## REQUIRED ACTION:
Take the entries below and print only the lines from the one with "Google Drive and Dropbox allow" through the one with "View Current DX Spots", exactly as they stand, both ends included.
Start of RECORDS SHOWN
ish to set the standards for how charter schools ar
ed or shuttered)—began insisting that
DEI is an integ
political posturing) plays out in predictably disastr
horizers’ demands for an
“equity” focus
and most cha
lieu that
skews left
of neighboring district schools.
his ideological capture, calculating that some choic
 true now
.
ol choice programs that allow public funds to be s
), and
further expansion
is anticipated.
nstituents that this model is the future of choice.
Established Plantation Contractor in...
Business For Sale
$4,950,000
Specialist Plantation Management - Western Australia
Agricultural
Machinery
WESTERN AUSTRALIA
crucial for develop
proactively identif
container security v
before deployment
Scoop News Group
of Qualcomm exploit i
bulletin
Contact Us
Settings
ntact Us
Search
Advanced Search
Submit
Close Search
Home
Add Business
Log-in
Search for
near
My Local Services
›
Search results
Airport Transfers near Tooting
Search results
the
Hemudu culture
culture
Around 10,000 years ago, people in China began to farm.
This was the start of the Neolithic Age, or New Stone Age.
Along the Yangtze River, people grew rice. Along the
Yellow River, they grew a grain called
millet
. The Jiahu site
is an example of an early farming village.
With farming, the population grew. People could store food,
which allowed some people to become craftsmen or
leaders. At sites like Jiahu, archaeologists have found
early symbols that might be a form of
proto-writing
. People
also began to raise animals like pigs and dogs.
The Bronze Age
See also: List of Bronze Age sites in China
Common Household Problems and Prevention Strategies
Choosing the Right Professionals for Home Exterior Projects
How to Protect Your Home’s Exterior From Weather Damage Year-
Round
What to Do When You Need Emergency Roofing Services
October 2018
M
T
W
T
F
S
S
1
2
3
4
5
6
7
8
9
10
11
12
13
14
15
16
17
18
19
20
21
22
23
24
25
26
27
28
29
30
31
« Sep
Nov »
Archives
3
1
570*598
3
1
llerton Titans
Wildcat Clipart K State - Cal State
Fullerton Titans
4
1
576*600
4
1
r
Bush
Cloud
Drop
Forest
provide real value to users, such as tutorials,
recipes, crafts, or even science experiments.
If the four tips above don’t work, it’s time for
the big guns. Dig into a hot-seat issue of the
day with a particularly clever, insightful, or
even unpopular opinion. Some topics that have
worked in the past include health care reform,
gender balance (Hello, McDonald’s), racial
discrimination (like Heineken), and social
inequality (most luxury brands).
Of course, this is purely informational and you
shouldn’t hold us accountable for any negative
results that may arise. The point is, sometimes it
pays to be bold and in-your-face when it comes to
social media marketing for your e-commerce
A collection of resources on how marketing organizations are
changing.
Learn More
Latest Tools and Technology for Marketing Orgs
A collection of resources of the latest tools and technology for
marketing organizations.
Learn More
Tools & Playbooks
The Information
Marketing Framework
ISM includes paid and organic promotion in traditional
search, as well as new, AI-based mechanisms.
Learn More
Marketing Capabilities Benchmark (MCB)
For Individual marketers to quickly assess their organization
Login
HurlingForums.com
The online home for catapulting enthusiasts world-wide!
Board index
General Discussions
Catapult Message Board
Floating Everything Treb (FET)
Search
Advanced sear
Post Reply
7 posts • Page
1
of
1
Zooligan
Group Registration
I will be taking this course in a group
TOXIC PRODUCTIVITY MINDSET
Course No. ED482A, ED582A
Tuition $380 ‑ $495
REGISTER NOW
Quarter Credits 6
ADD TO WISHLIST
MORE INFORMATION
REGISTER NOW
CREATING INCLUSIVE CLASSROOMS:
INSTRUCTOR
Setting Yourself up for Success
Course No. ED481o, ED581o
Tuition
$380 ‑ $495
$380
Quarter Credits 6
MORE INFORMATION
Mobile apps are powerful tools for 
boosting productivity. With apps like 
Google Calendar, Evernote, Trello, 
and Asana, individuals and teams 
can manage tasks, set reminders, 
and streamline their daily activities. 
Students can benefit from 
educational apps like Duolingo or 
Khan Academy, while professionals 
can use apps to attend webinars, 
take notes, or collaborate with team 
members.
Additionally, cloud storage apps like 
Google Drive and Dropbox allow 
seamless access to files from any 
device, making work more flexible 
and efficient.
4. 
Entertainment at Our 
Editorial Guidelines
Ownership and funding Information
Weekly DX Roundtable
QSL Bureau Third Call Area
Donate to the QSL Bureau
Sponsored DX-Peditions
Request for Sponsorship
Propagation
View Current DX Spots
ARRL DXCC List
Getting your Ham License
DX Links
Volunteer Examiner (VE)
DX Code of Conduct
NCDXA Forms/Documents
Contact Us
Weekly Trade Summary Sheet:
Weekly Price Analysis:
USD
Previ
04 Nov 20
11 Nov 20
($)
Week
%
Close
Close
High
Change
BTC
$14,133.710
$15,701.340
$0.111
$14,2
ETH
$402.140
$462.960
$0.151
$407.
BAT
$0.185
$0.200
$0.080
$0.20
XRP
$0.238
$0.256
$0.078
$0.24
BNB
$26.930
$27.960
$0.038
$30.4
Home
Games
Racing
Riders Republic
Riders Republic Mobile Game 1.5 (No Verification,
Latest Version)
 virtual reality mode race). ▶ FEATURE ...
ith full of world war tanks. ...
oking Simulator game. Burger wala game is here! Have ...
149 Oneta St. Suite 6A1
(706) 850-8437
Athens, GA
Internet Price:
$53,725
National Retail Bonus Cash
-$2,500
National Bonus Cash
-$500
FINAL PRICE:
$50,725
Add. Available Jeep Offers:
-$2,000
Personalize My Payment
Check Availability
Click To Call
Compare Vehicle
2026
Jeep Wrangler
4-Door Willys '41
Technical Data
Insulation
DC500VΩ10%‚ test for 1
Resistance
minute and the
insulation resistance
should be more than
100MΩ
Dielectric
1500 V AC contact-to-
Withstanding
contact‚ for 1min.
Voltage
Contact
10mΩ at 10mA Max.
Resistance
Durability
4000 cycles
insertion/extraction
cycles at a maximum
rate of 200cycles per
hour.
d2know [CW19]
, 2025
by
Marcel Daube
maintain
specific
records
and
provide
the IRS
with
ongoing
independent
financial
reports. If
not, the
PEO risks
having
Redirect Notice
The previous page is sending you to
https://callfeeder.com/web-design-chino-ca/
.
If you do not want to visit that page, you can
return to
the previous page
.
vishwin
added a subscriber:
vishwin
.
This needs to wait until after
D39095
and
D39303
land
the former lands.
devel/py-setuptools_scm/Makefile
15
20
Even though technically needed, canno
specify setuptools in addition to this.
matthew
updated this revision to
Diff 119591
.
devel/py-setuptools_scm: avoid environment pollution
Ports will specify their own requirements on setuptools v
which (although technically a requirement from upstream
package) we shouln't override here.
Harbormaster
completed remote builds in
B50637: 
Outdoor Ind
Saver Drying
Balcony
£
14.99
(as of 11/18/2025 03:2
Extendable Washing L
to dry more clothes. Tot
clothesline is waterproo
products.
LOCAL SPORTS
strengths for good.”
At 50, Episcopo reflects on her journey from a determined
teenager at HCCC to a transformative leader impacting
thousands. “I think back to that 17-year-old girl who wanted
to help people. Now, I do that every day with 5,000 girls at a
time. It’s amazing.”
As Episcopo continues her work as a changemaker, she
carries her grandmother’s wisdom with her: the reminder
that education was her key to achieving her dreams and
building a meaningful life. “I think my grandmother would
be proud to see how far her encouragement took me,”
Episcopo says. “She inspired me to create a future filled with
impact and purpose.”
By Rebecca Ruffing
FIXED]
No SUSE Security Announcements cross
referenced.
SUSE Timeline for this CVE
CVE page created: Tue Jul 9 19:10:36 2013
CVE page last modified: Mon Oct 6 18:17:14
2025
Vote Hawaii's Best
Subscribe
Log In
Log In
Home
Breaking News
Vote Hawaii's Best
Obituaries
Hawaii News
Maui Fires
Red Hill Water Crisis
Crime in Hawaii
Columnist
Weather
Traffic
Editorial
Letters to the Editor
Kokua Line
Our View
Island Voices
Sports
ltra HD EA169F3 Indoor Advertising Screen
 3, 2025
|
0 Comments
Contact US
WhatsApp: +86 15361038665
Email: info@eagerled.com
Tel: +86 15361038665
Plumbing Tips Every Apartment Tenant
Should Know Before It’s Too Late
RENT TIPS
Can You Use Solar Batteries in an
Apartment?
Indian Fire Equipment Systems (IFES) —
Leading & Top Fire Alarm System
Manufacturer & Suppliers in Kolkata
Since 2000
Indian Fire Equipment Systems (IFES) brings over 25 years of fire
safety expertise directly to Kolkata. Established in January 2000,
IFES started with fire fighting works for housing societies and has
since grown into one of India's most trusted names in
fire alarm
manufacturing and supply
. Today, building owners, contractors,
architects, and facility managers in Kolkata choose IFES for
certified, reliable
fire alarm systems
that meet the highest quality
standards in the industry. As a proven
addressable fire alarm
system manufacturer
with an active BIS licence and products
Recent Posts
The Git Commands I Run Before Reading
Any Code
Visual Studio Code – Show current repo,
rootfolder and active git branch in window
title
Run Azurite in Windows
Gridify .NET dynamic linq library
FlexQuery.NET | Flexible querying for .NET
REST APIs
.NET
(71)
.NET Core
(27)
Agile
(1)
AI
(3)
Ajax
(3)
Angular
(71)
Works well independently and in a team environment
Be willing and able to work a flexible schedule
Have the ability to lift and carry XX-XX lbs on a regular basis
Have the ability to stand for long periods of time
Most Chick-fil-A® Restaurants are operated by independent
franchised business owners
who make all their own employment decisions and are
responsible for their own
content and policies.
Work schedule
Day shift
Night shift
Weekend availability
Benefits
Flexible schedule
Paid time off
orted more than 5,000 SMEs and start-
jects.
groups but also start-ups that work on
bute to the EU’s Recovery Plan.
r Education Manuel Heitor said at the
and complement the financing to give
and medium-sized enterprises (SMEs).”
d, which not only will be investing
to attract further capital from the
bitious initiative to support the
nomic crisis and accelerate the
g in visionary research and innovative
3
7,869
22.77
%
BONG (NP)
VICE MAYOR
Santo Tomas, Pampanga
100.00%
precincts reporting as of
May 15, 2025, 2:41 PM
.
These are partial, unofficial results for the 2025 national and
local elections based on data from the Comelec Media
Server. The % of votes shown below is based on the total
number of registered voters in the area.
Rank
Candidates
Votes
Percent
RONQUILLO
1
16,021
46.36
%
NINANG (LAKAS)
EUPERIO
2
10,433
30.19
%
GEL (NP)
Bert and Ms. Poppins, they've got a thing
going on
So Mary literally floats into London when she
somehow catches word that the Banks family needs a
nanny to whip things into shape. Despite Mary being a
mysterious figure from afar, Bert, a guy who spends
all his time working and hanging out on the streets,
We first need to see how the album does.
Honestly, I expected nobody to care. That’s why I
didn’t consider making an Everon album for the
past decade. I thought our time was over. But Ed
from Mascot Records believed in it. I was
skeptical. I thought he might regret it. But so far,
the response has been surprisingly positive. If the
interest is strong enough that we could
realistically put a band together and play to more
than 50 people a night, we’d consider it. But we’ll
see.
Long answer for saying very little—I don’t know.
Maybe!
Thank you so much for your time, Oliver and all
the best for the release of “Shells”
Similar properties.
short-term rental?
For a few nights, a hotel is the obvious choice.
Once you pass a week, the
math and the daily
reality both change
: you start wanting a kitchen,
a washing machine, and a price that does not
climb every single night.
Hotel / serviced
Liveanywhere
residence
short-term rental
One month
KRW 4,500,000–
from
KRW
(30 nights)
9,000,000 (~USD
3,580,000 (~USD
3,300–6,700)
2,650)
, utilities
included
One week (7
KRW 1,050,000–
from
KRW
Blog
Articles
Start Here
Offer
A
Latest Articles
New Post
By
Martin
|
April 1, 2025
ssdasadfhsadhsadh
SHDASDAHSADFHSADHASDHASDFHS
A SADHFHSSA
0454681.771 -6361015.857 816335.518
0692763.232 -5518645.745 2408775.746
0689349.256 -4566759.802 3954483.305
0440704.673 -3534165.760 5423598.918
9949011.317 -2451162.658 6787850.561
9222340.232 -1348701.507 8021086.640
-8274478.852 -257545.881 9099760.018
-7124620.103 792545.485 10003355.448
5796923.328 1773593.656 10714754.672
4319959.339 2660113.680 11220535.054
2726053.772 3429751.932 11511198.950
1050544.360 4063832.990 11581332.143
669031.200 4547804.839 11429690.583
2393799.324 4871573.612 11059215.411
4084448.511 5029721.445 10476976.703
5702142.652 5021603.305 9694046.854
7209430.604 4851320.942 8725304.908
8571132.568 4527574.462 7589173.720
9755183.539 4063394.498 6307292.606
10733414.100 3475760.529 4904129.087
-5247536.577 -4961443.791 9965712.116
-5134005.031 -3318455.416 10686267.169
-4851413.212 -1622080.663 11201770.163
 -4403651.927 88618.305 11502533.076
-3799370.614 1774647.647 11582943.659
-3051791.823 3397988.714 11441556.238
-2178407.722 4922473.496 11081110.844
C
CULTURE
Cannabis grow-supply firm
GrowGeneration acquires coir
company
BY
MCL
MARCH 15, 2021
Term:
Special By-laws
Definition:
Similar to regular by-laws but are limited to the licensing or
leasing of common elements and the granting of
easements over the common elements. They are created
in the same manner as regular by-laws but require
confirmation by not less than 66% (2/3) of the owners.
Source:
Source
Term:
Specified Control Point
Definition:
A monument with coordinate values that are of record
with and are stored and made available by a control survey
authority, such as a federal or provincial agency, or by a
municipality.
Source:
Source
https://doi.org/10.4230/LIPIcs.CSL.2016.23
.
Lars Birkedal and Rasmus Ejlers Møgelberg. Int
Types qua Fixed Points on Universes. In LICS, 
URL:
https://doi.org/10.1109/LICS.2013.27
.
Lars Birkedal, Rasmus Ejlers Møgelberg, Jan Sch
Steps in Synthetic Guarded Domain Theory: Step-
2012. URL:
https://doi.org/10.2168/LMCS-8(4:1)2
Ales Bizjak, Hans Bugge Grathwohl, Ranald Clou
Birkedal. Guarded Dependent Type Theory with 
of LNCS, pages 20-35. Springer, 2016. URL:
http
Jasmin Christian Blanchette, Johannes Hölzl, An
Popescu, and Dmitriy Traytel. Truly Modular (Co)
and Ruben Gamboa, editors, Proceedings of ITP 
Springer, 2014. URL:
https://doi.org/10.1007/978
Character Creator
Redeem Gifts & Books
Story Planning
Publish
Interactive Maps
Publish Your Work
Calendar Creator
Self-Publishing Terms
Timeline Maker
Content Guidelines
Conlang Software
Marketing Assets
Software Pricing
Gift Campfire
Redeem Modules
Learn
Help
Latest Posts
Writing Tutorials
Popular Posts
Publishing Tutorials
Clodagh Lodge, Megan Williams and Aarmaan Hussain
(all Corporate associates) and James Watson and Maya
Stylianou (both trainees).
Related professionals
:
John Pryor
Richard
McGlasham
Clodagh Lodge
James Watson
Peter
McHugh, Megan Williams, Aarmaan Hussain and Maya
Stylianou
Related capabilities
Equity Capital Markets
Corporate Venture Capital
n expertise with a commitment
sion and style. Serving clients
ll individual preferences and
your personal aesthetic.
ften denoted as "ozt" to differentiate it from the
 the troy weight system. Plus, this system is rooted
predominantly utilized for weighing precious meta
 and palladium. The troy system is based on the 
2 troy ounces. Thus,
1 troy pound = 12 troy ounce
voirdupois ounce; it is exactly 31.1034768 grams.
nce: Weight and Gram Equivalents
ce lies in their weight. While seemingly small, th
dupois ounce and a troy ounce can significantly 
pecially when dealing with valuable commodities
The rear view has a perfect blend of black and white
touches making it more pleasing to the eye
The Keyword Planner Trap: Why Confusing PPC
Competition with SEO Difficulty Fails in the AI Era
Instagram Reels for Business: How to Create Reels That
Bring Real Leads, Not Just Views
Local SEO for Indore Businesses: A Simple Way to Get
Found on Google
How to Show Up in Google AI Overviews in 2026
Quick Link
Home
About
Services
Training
End of RECORDS SHOWN
## SOLUTION BELOW:
Google Drive and Dropbox allow 
seamless access to files from any 
device, making work more flexible 
and efficient.
4. 
Entertainment at Our 
Editorial Guidelines
Ownership and funding Information
Weekly DX Roundtable
QSL Bureau Third Call Area
Donate to the QSL Bureau
Sponsored DX-Peditions
Request for Sponsorship
Propagation
View Current DX Spots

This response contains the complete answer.